Review Summary: A song cycle of self-serenades.
Sometimes I wish The Discourse didn't exist. Oh, I'm all for the analysis, the unpacking and unfurling of an album's thematic texture, finding the little secret inroads it's left the listener to the heart of itself - all cards on the table, it's one of life's greatest pleasures. But The Discourse isn't that. The Discourse is hungry and demanding and impatient; if you don't have an opinion on the thing right this moment, you're already too late. This rush to the endpoint of what should be a leisurely experience sucks; it presses together all our full, lovely experiences of new art into two dimensions, the easier to scroll through, because what would we do without some more Good Content?
But good art needs time.
FLOWERS for VASES / descansos will need time. It's a quiet album, outwardly reserved but plenty dynamic. It gently and unceremoniously unpacks what sounds like a lifetime's worth of trauma and damage from a distance, oddly moving in its remove. I'm reminded of a filmmaker conveying, in an unbroken, wordless shot, something words and expressions would fumble to communicate. It's a strange, sweet album that I might never love as much as its Technicolour sister album, but that's for time to decide as themes and moments sink their way beneath the skin. I've just begun to grapple with what this album is, does and says; the only thing I'm sure of now is if you rush too quick to the ending, you miss all the tiny, lovely moments on the way.
And it's pretty clear there's a lot to grapple with. 'Descansos', if you didn't know, is the Spanish word for small crosses that are placed along highways in Mexico at the site of a sudden, unexpected death. It is also the term for a healing process described by Clarissa Pinkola Estés, in her book
Women Who Run With the Wolves. Dr. Estés suggests that a woman mark out a timeline of her entire life with crosses, or descansos, wherever she's experienced a kind of death – a failed dream, a personal loss, trauma, the list is endless – so that she can put them to rest and begin to heal. I have no right to comment on this process, or to even speculate what it might entail for a woman in the world to undertake it. I mention it here purely as important context, because I think the tension between these two ideas - between the crosses marking death and the crosses allowing life to go on - is at the heart of
FLOWERS for VASES / descansos. Again, only time will tell, but I feel this album's true dynamic lies not in pop songs giving way to soft acoustic ones, but in death transforming into life, rage becoming... well, still rage, but a healthier and less self-destructive form of rage.
Williams has stated
FLOWERS for VASES / descansos is not a sequel album, but should be read as either a prequel to or detour from
Petals for Armor.

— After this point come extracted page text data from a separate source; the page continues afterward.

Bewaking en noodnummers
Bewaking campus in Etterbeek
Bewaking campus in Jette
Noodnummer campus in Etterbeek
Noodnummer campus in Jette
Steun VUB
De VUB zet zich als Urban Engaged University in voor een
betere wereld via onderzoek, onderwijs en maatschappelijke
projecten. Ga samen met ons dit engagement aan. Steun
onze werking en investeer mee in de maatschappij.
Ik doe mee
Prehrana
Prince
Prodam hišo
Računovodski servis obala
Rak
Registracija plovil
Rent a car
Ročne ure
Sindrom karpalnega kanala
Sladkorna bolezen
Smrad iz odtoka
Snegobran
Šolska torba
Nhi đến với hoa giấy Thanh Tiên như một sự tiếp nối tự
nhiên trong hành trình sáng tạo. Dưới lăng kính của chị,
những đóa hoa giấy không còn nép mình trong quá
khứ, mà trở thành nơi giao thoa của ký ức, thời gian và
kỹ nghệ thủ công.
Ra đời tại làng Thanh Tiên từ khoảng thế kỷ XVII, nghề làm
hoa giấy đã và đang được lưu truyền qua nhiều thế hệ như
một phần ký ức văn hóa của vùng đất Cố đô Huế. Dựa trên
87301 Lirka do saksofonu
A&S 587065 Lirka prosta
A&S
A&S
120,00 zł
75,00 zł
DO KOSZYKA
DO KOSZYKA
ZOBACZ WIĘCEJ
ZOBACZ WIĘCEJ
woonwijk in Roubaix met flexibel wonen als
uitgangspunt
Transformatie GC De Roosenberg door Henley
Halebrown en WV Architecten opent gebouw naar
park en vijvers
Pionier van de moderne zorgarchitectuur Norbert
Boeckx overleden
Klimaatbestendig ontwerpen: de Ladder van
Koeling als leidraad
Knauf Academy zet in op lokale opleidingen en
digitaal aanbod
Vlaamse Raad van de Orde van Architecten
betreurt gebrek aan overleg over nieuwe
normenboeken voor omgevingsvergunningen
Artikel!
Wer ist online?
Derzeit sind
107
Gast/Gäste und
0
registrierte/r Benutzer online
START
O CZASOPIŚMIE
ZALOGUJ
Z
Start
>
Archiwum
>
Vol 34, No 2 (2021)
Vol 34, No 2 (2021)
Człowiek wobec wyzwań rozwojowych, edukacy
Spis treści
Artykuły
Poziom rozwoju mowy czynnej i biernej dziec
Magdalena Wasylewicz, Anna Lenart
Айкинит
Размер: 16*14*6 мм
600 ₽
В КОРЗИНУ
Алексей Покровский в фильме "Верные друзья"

This is honestly reassuring; the dark, introverted music on here is fucking confronting to hear after its predecessor culminated in the peaceful, effervescent "Crystal Clear", a contender for the single best song the artist has ever composed. That's not to give the impression this latest work falls under the easy label of 'the acoustic album'. The use of raw demo takes at the beginning of songs, hushed electronic discursions functioning as segues and even snippets of ambient music with dreamy samples of childhood recordings; all work to give
FLOWERS for VASES / descansos a quiet, mature complexity, culminating in the powerful ambient meditation "Descansos". That the album's climactic song builds from raw piano and vocals to a thundering riffy coda is no coincidence: "Just a Lover" is the album in miniature, a microcosm of its entire journey from seclusion to looking outwards at the rest of the world, beautifully setting the stage for
Petals for Armor's bold, funky pop music.
"Singing into empty glasses, no more music for the masses", Williams belts over this firebrand conclusion. To be sure, the feeling is of
FLOWERS for VASES / descansos as a deeply internal journey, not really intended for
us at all - a song cycle of self-serenades, to borrow a phrase from the artist. My conviction is that, no matter the surface style or the name of the band she plays with, Hayley Williams is making some of the most thematically complex, thoughtful music today. The Discourse may not agree - when does it ever? - but that's just background noise, an unneeded distraction from the real work of letting an album live with you for some time and seeing what results. It helps that
FLOWERS for VASES / descansos is inviting and compelling even in its quietude. What a pleasure to have a songwriter and singer of this calibre making albums like this, with seemingly limitless texture to dig into and infinite potential meaning for every listener. Just so long as they give it the time.